30. BÖLÜM

7.6K 437 17
                                    

Yol boyunca dayım direksiyon başında sayıkladı durdu. "O nasıl kızdı öyle? Rüya gibi. Rüya, rüya..."

Artık dayanamadım. "Yeter dayı. Bir sus. Kafamı şişirdin Rüya Rüya diye."

Dayım bana döndü. "Beni beğendi mi acaba? Bugün iyiki de saçlarımı jölelemişim. Kesin beğenmiştir. Şu tipe baksana. Tüm kızlar ölür bana."

Aniden bir kahkaha tuttu beni. "Hahahaha! İlahi dayı."

Dayım bana alınmış gibi baktı. "Çok mu komik?
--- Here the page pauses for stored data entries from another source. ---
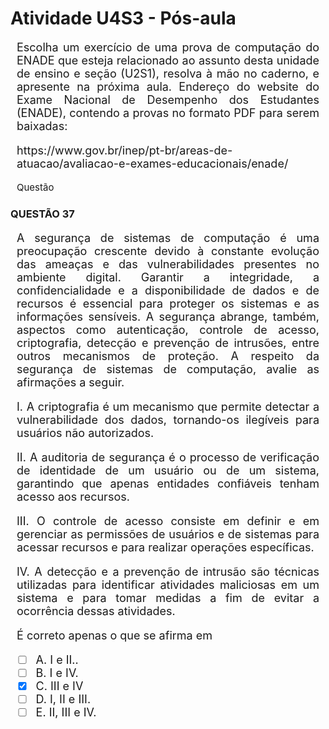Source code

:


# **Atividade U4S3 - Pós-aula**

<div style="text-align: justify; font-size: 18px; margin: 10px;">
<p> Escolha um exercício de uma prova de computação do ENADE que esteja relacionado ao assunto desta unidade de ensino e seção (U2S1), resolva à mão no caderno, e apresente na próxima aula. Endereço do website do Exame Nacional de Desempenho dos Estudantes (ENADE), contendo a provas no formato PDF para serem baixadas: 
    <p>https://www.gov.br/inep/pt-br/areas-de-atuacao/avaliacao-e-exames-educacionais/enade/</p></p>
</div>

<p style="text-align: justify; font-size: 15px; margin: 10px;">
   Questão
</p>

### QUESTÃO 37

<div style="text-align: justify; font-size: 18px; margin: 10px;">
<p>
A segurança de sistemas de computação é uma preocupação crescente devido à constante evolução das ameaças e das vulnerabilidades presentes no ambiente digital. Garantir a integridade,  a confidencialidade e a disponibilidade de dados e de recursos é essencial para proteger os sistemas e as informações sensíveis. A segurança abrange, também, aspectos como autenticação, controle  de acesso, criptografia, detecção e prevenção de intrusões, entre outros mecanismos de proteção. A respeito da segurança de sistemas de computação, avalie as afirmações a seguir. <p></p>
  I. A criptografia é um mecanismo que permite detectar a vulnerabilidade dos dados, tornando-os ilegíveis para usuários não autorizados. <p></p>
  II. A auditoria de segurança é o processo de verificação de identidade de um usuário ou de  um sistema, garantindo que apenas entidades confiáveis tenham acesso aos recursos. <p></p>
  III. O controle de acesso consiste em definir e em gerenciar as permissões de usuários e de sistemas para acessar recursos e para realizar operações específicas. <p></p>
  IV. A detecção e a prevenção de intrusão são técnicas utilizadas para identificar atividades maliciosas em um sistema e para tomar medidas a fim de evitar a ocorrência dessas atividades.<p></p>
  
 <p></p>
É correto apenas o que se afirma em
<p> </p>

- [ ] A.  I e II..
- [ ] B.  I e IV. 
- [X] C.  III e IV 
- [ ] D.  I, II e III.
- [ ] E.  II, III e IV.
Gerçekleri söylüyorum şurada. Yakışıklı değil miyim?"

"Çok yakışıklısın dayı, senin yanında Brad Pitt haltetmiş."

Dayım, inanmamış gözlerle bana baktı. "Harbiden dayı," dedim. Bugün beni eve bırakma nezaketinde bulundun. Sen benim kırmızı Tofaşlı prensimsin."

Dayım kahkaha attı. "Ahahahaha! Kırmızı Tofaş ha, seni cimcime." Daha sonra gözleri uzaklara daldı. "Siyah Audili prens olmak isterdim. Dikkat ettim de, sizin holdingtekilerin arabaları hep gıcır. Hele ki bir tanesi vardı içlerinde, siyah Audi. Kaymak gibi araba."
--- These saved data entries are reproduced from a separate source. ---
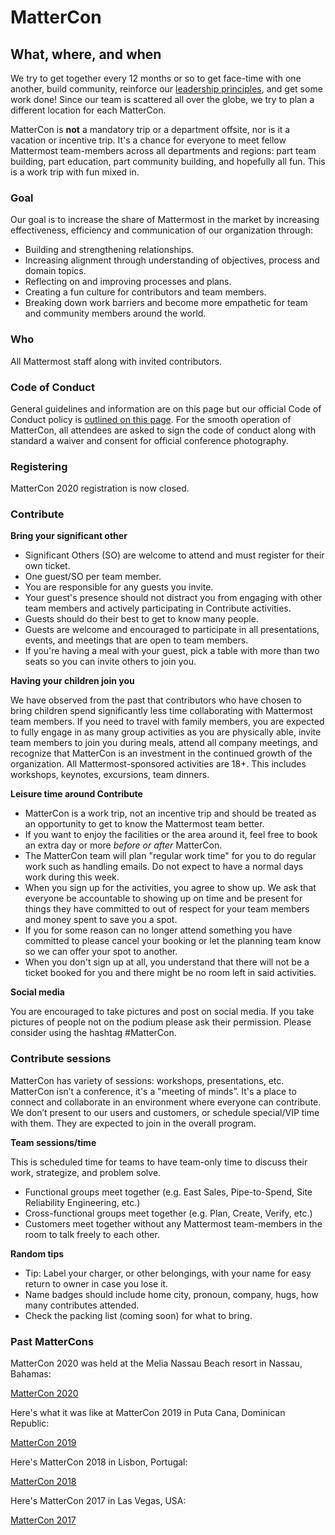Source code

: # MatterCon

## What, where, and when

We try to get together every 12 months or so to get face-time with one another, build community, reinforce our [leadership principles](../../company/about-mattermost/#leadership-principles), and get some work done! Since our team is scattered all over the globe, we try to plan a different location for each MatterCon.

MatterCon is **not** a mandatory trip or a department offsite, nor is it a vacation or incentive trip. It's a chance for everyone to meet fellow Mattermost team-members across all departments and regions: part team building, part education, part community building, and hopefully all fun. This is a work trip with fun mixed in.

### Goal

Our goal is to increase the share of Mattermost in the market by increasing effectiveness, efficiency and communication of our organization through:

* Building and strengthening relationships.
* Increasing alignment through understanding of objectives, process and domain topics.
* Reflecting on and improving processes and plans.
* Creating a fun culture for contributors and team members.
* Breaking down work barriers and become more empathetic for team and community members around the world.

### Who

All Mattermost staff along with invited contributors.

### Code of Conduct

General guidelines and information are on this page but our official Code of Conduct policy is [outlined on this page](https://handbook.mattermost.com/mattercon/mattermost-code-of-conduct). For the smooth operation of MatterCon, all attendees are asked to sign the code of conduct along with standard a waiver and consent for official conference photography.

### Registering

MatterCon 2020 registration is now closed.

### Contribute

**Bring your significant other**

* Significant Others \(SO\) are welcome to attend and must register for their own ticket.
* One guest/SO per team member.
* You are responsible for any guests you invite.
* Your guest's presence should not distract you from engaging with other team members and actively participating in Contribute activities.
* Guests should do their best to get to know many people.
* Guests are welcome and encouraged to participate in all presentations, events, and meetings that are open to team members.
* If you're having a meal with your guest, pick a table with more than two seats so you can invite others to join you.

**Having your children join you**

We have observed from the past that contributors who have chosen to bring children spend significantly less time collaborating with Mattermost team members. If you need to travel with family members, you are expected to fully engage in as many group activities as you are physically able, invite team members to join you during meals, attend all company meetings, and recognize that MatterCon is an investment in the continued growth of the organization. All Mattermost-sponsored activities are 18+. This includes workshops, keynotes, excursions, team dinners.

**Leisure time around Contribute**

* MatterCon is a work trip, not an incentive trip and should be treated as an opportunity to get to know the Mattermost team better.
* If you want to enjoy the facilities or the area around it, feel free to book an extra day or more _before or after_ MatterCon.
* The MatterCon team will plan "regular work time" for you to do regular work such as handling emails. Do not expect to have a normal days work during this week.
* When you sign up for the activities, you agree to show up. We ask that everyone be accountable to showing up on time and be present for things they have committed to out of respect for your team members and money spent to save you a spot.
* If you for some reason can no longer attend something you have committed to please cancel your booking or let the planning team know so we can offer your spot to another.
* When you don't sign up at all, you understand that there will not be a ticket booked for you and there might be no room left in said activities.

**Social media**

You are encouraged to take pictures and post on social media. If you take pictures of people not on the podium please ask their permission. Please consider using the hashtag \#MatterCon.

### Contribute sessions

MatterCon has variety of sessions: workshops, presentations, etc. MatterCon isn’t a conference, it's a "meeting of minds”. It's a place to connect and collaborate in an environment where everyone can contribute. We don’t present to our users and customers, or schedule special/VIP time with them. They are expected to join in the overall program.

**Team sessions/time**

This is scheduled time for teams to have team-only time to discuss their work, strategize, and problem solve.

* Functional groups meet together \(e.g. East Sales, Pipe-to-Spend, Site Reliability Engineering, etc.\)
* Cross-functional groups meet together \(e.g. Plan, Create, Verify, etc.\)
* Customers meet together without any Mattermost team-members in the room to talk freely to each other.

**Random tips**

* Tip: Label your charger, or other belongings, with your name for easy return to owner in case you lose it.
* Name badges should include home city, pronoun, company, hugs, how many contributes attended.
* Check the packing list \(coming soon\) for what to bring.

### Past MatterCons

MatterCon 2020 was held at the Melia Nassau Beach resort in Nassau, Bahamas:

[MatterCon 2020](https://www.youtube.com/watch?v=5YA3DK0u2L4)

Here's what it was like at MatterCon 2019 in Puta Cana, Dominican Republic:

[MatterCon 2019](https://youtu.be/pMySvCfy7Bw)

Here's MatterCon 2018 in Lisbon, Portugal:

[MatterCon 2018](https://www.youtube.com/watch?v=CZXaYttz3NA&t=2s)

Here's MatterCon 2017 in Las Vegas, USA:

[MatterCon 2017](https://www.youtube.com/watch?v=_RpmrM-5UFY&t=65s)

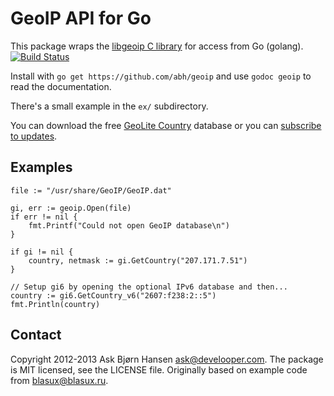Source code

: # GeoIP API for Go

This package wraps the [libgeoip C library](http://www.maxmind.com/app/c) for
access from Go (golang). [![Build Status](https://travis-ci.org/abh/geoip.png?branch=master)](https://travis-ci.org/abh/geoip)

Install with `go get https://github.com/abh/geoip` and use `godoc
geoip` to read the documentation.

There's a small example in the `ex/` subdirectory.

You can download the free [GeoLite
Country](http://www.maxmind.com/app/geoip_country) database or you can
[subscribe to updates](http://www.maxmind.com/app/country).

## Examples

	file := "/usr/share/GeoIP/GeoIP.dat"

	gi, err := geoip.Open(file)
	if err != nil {
		fmt.Printf("Could not open GeoIP database\n")
	}

	if gi != nil {
		country, netmask := gi.GetCountry("207.171.7.51")
	}

	// Setup gi6 by opening the optional IPv6 database and then...
	country := gi6.GetCountry_v6("2607:f238:2::5")
	fmt.Println(country)


## Contact

Copyright 2012-2013 Ask Bjørn Hansen <ask@develooper.com>. The package
is MIT licensed, see the LICENSE file. Originally based on example code
from blasux@blasux.ru.

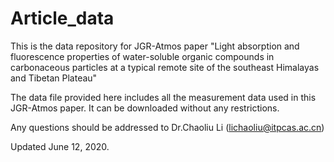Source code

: # Article_data
This is the data repository for JGR-Atmos paper "Light absorption and fluorescence properties of water-soluble organic compounds in carbonaceous particles at a typical remote site of the southeast Himalayas and Tibetan Plateau"

The data file provided here includes all the measurement data used in this JGR-Atmos paper. It can be downloaded without any restrictions.

Any questions should be addressed to Dr.Chaoliu Li (lichaoliu@itpcas.ac.cn)

Updated June 12, 2020.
"O Gökmen Bey'in arabasıdır," dedim gülümseyerek. Dayım bana baktı. "Şu sizin müdür bey mi?"

"Evet, o."

"Zengin adam desene." dedikten sonra duraksadı. "Genç mi? Bekar mı? Yakışıklı mı?"

"Hepsi de var dayı," denemle sırtıma vurdu. "Kaçırma bu adamı. Artık zayıfladın da, sana bakmaması için hiçbir engel yok."

"Yaa dayı, saçmalama," diyerek omuz silktim. Dayım gülümseyerek yanağımı sıktı. "Şaka yaptım kız, hemen parlama. Başka bir zengini tavlarsın istersen."

Ona kızgınlıkla baktım. "Dayıı!"

"Tamam yeğenim, şaka yaptım. Hemen alınma."

Evin önünde durduk ve arabadan indik. İçeri girip zile bastığımızda kapıyı anneannem açtı. "Aa! Hayri, bu kız Alev'im mi benim?"

"Evet anne, torunun. Nasıl olmuş ama?"

"Ay fıstık gibi," diyerek bana sarıldı anneannem. Oturma odasına girdiğimizde kimler kimler yoktu? Dedikoducu Fahriye Teyze, Düriye Teyze, Aliye Teyze ve oğlu Harun. Beni görünce hep birlikte ayağa kalktılar. Anneannem beni takdim etti. "Alev geldi, torunum."

Fahriye Teyze gülümsedi. "Kız, ne güzel olmuşsun sen."

Aliye Teyze de onu destekledi. "Aynen çok güzel olmuş. Öyle değil mi Harun? Harun?"

"Öyle anne."

Düriye Teyze bana sarıldı. "Aferin sana kız, ne güzel de olmuşsun öyle."

Az sonra Nusret dedem içeri girdi. Hemen elini öptüm. "Hoş geldin dede."

Beni inceden süzdü. "Bu sen misin? Ne güzel olmuşsun Alev?"
Anneannem dedeme döndü. "Yaa öyle değil mi Nuri? Benim torunum işte."

Nuri dedem etrafına bakındı. "Yahu Durmuş nerede? Dünürümle iki muhabbet edecektik."

Annem cevap verdi. "Biz de bilmiyoruz baba. Ararım, az sonra burada olur merak etme sen."

"Gelsin tabii gelsin. Sohbet edelim dünürümle."

Anneme döndüm. "Ben odama geçip üstümü değişeyim anne."

"Tamam kızım geç tabii."

Üstümü değişip eşofmanlarımı giydim. Allah'ım ne güzel duruyorlar üstümde. E tabii, insan fit olunca böyle oluyor demek ki. Doğruca mutfağa geçtim. Annem döktürmüş yine. Kısır mı dersin mantı mı dersin sigara börekleri mi dersin, kek mi dersin hepsi vardı. Tabağıma yiyeceğim kadarını koydum ve çayla götürmeye başladım. Oh ne güzel. Zilin çalmasıyla koşarak kapıyı açtım. Vildan Abla'ydı bu. Pelin'in
annesi. Beni baştan aşağı süzdü. Daha sonra da bana sarıldı. "Alev, bu sen misin? Pelin resmini göstermişti ama yakından daha da bir güzelsin. Maşallah."